The United States's push for innovation in digital asset regulation has attracted attention from many parties

Recently, US President Biden signed an executive order titled "Ensuring the Responsible Development of Digital Assets", calling on government agencies such as the Federal Reserve and the Treasury Department to evaluate the benefits and risks of digital assets and explore the development of the US central bank digital currency.

The scale of digital assets in the United States has grown rapidly. According to published statistics, in November 2021, the total market value of digital assets issued by non-state-owned enterprises in the United States has reached 3 trillion US dollars, far higher than the approximately 14 billion US dollars in early November 2016.

As digital assets are growing explosively, they are also causing more concern among all sectors about potential issues, including data privacy and security, financial stability and systemic risk, financial crime, national security, financial inclusion and fairness, and other issues. Institutions and individuals in the United States, including cryptocurrency exchanges, legislators, and financial practitioners, are looking forward to clearer industry regulatory rules.

The executive order emphasizes six key priorities, namely consumer and investor protection, financial stability, illegal finance, the United States’ leadership in the global financial system and economic competitiveness, financial inclusion, and responsible innovation. This shows the importance this order places on risk regulation of digital assets.

The executive order clearly states that cybersecurity issues and market failures of major digital asset exchanges and trading platforms have caused billions of dollars in losses to consumers, investors, and businesses. The United States should ensure that security measures are in place and promote the development of digital assets to protect consumers, investors, and businesses, maintain privacy, and prevent arbitrary or illegal surveillance that could lead to human rights violations.

The executive order states that, for U.S. and global financial stability, some digital asset trading platforms and service providers are growing rapidly in size and complexity and may not be subject to or comply with specific regulations or oversight, and these institutions need to find regulatory approaches to address risks.

The executive order also mentions the need to mitigate the illicit financial and national security risks posed by the misuse of digital assets, such as using digital assets as a means of money laundering, cybercrime, and ransomware. The executive order believes that current and future digital asset systems should have appropriate controls and accountability to promote high standards of transparency, privacy, and security.

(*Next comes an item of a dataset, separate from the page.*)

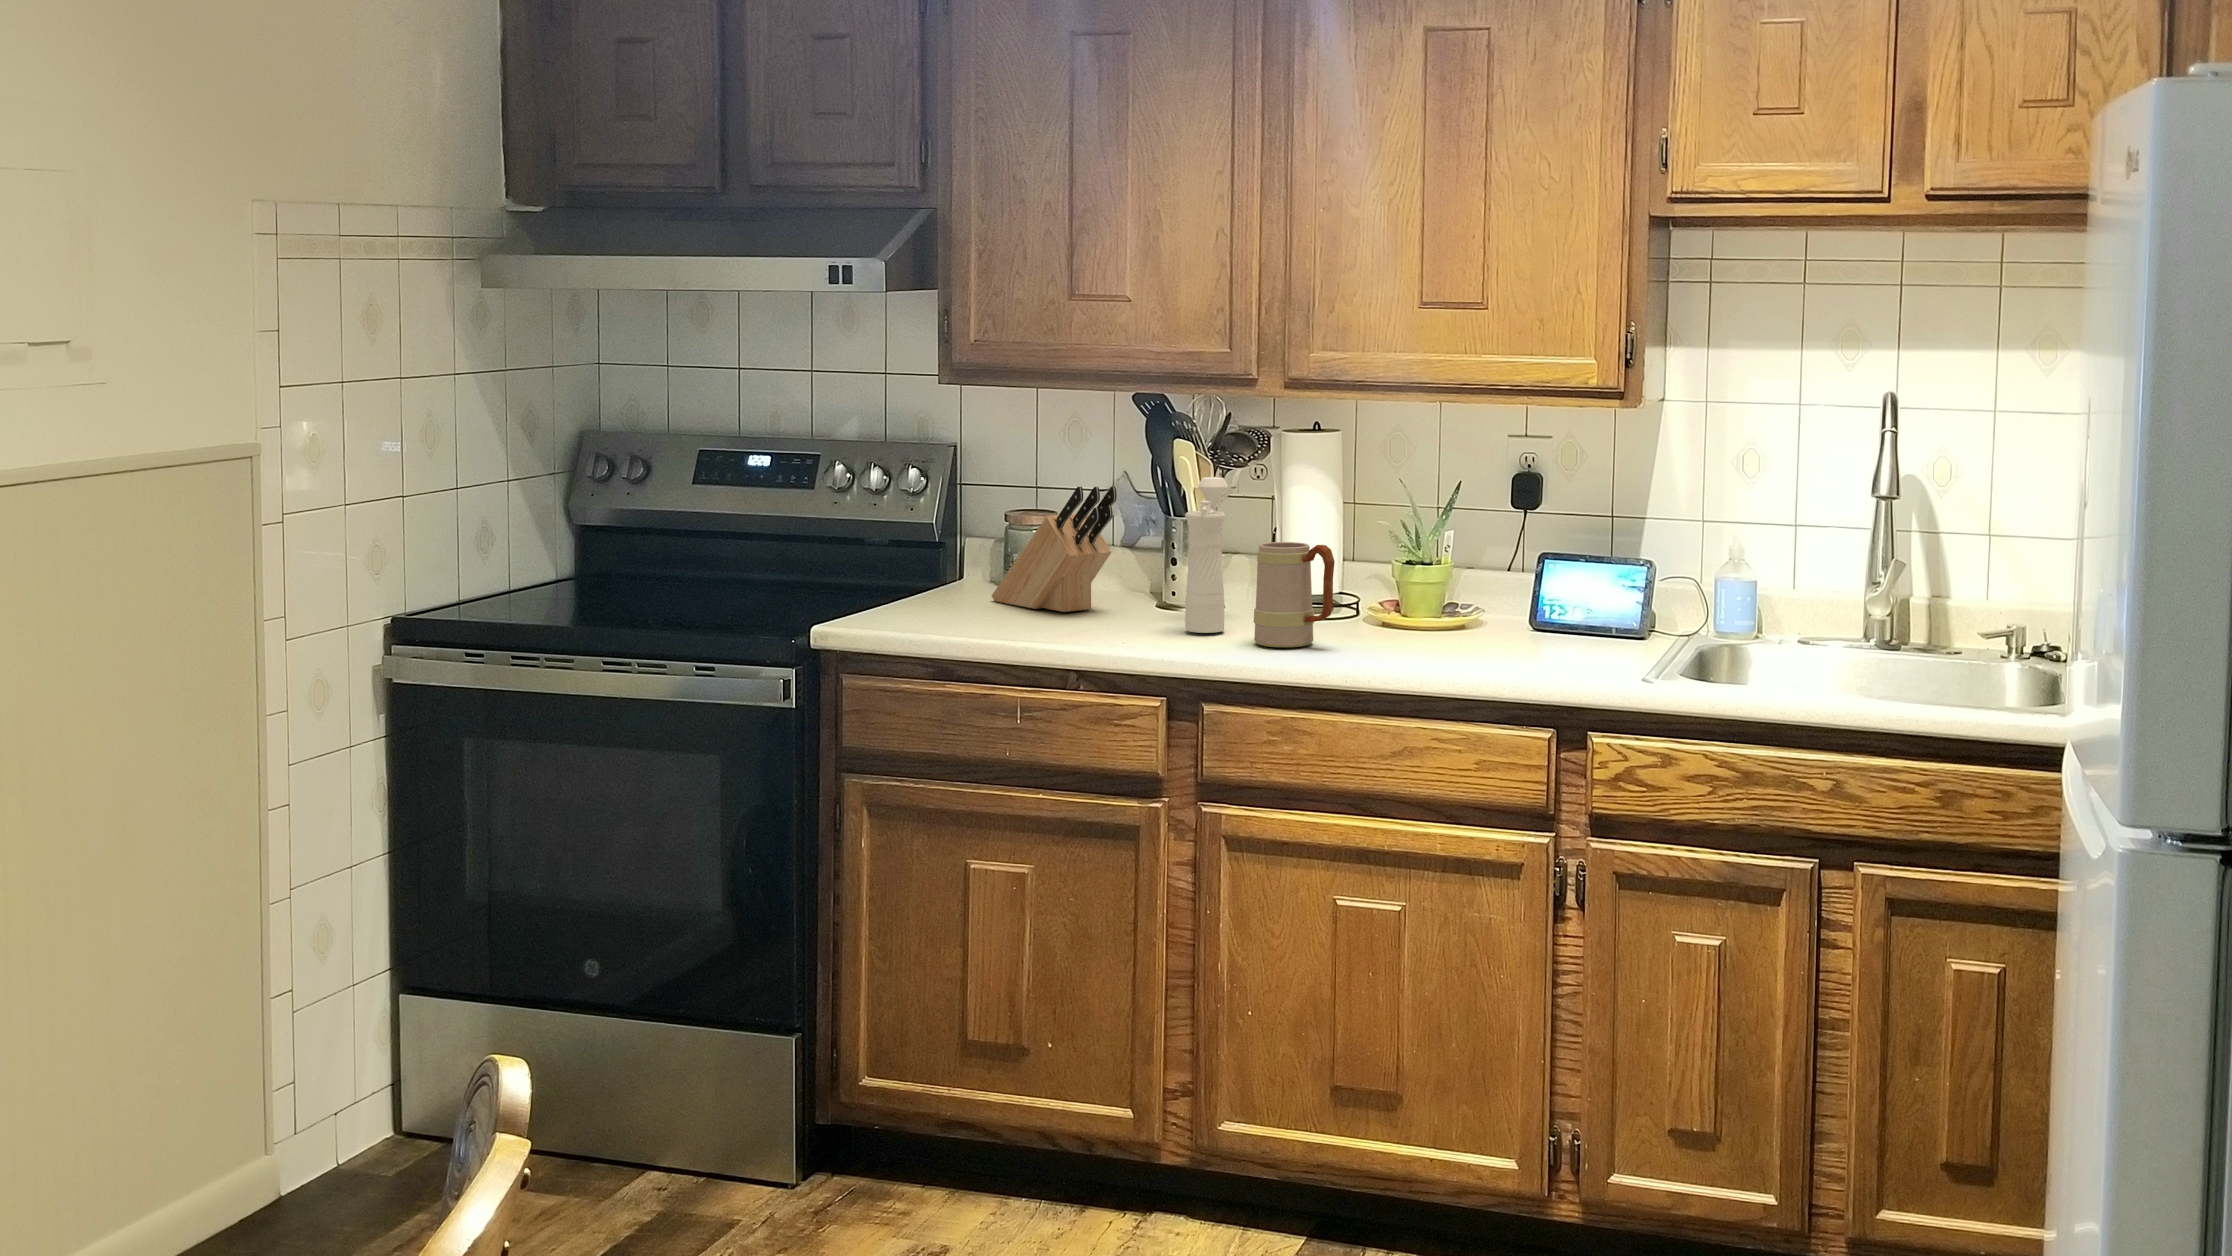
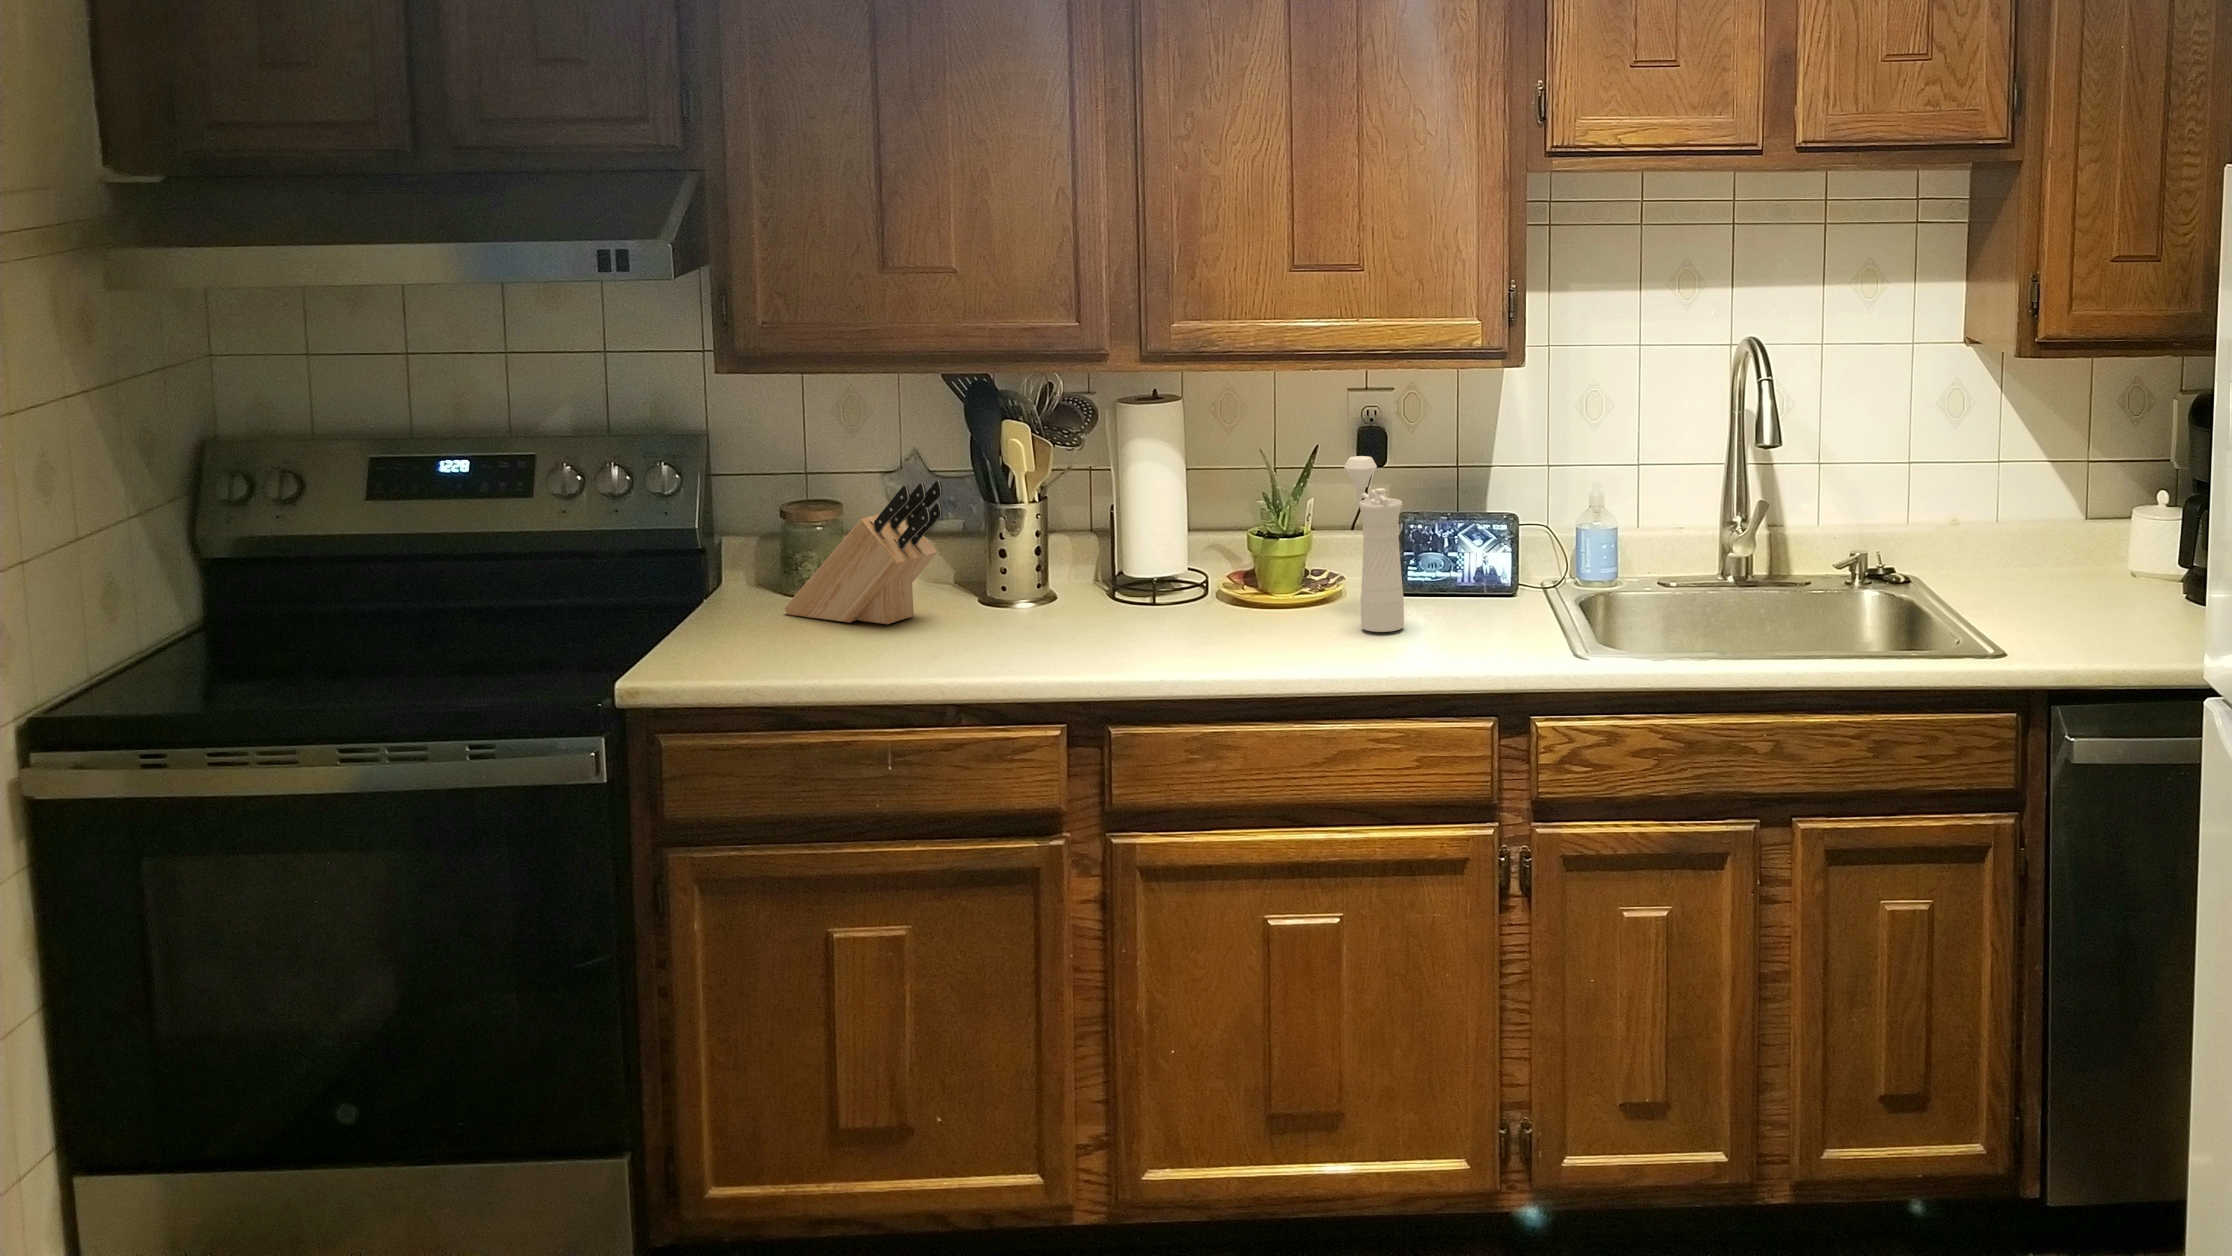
pepper mill: present [1185,477,1228,633] -> present [1344,456,1404,632]
mug: present [1254,542,1335,647] -> none [1137,535,1228,653]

In response to the above risks, the executive order requires relevant regulatory agencies including the U.S. Office of Science and Technology Policy, the Federal Reserve, the U.S. Federal Trade Commission, the Consumer Financial Protection Bureau, the U.S. Securities and Exchange Commission, and the U.S. Commodity Futures Trading Commission to form multi-party cooperation within different jurisdictions to assess the positive and negative impacts of U.S. digital assets, identify regulatory gaps, and call on regulators to ensure adequate supervision, assess opportunities to mitigate such risks through supervision, and develop a coordinated action plan to guard against any systemic financial risks and other risks brought about by digital assets.

While acknowledging the importance of cryptocurrencies and calling for tighter regulation, the executive order also encourages the research and development of central bank digital currencies, highlighting the U.S. government's attempt to reverse its lagging position in the field of legal digital currencies and thereby promote U.S. competitiveness in digital asset technology.

Analysts believe that this presidential executive order will not only affect the development of digital assets in the United States, but also affect the decision-making of other countries. Biden hopes to put the United States in a leading position in this industry. Given the United States' hegemonic behavior in the existing world financial system, this will prompt other countries to think more deeply about this and make corresponding decisions.